In conclusion, the data provided allow raising the hypothesis that B cell depletion may be an effective therapeutic approach for PsA. Given that TNFi are currently the only biologic agents approved for treating PsA, the results of our trial and their support from another brief report19 warrant a double blind placebo controlled clinical trial.
This study was supported by a grant from Roche. The study was partly supported through Coordination Theme 1 (Health) of the European Community's FP7; Grant Agreement number HEALTH-F2-2008-223404 (Masterswitch). This is a publication from the Joint and Bone Center of Medical University of Vienna.
Contributors EJB, TS and JSS were involved in data analyses. MS was involved in patient assessment. JR, HR, BL, KPM and WBG recruited patients. EJB, TS and JSS wrote the first draft of the manuscript. All authors provided input into the manuscript and approved it prior to submission.
Funding Roche provided support for running the study, had no involvement in the selection of centres or analysis of data.
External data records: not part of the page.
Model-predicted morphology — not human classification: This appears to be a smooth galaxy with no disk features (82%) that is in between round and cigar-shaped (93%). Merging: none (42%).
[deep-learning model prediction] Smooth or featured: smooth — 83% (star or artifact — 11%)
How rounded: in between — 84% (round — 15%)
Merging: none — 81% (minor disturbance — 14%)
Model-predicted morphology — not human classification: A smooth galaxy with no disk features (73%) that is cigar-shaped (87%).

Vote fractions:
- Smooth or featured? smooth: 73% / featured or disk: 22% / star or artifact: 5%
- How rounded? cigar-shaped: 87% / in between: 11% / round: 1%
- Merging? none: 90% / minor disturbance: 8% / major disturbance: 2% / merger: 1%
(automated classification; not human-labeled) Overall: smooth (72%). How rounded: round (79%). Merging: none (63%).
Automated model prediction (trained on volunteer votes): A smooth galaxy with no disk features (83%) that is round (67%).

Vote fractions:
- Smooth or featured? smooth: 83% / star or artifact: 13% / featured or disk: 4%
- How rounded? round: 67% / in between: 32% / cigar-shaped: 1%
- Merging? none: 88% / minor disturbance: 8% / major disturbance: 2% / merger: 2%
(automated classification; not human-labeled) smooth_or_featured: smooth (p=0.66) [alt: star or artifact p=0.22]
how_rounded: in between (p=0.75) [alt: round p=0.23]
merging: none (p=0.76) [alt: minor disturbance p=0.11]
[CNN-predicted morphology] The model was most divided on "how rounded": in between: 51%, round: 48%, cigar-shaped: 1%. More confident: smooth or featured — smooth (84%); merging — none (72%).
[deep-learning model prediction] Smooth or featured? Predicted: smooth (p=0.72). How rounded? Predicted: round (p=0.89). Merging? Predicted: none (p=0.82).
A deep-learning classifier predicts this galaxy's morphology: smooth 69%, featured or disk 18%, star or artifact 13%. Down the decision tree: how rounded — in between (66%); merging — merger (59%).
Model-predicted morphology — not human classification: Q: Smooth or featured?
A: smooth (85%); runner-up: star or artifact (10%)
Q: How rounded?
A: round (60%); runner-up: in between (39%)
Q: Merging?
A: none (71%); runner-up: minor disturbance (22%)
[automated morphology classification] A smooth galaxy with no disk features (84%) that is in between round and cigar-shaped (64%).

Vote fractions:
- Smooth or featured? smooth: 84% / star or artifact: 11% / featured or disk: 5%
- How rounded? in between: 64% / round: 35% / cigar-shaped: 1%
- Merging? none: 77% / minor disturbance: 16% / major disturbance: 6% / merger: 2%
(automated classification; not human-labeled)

Competing interests EJB, MS and HR: no conflict. TS received honoraria from Abbott. JR received honoraria from Abbott, MSD and Roche. BL and WG received honoraria from Abbott, BMS, MSD, Pfizer, Roche and UCB. KPM received honoraria from Abbott, MSD and Pfizer. JSS received grant support and/or honoraria from Abbott, Amgen, BMS, Janssen, MSD, Roche, Pfizer and UCB.
Patient consent Obtained.
Ethics approval Approval provided by the Ethics Committee of the Medical University of Vienna and at each site.
Provenance and peer review Not commissioned; externally peer reviewed.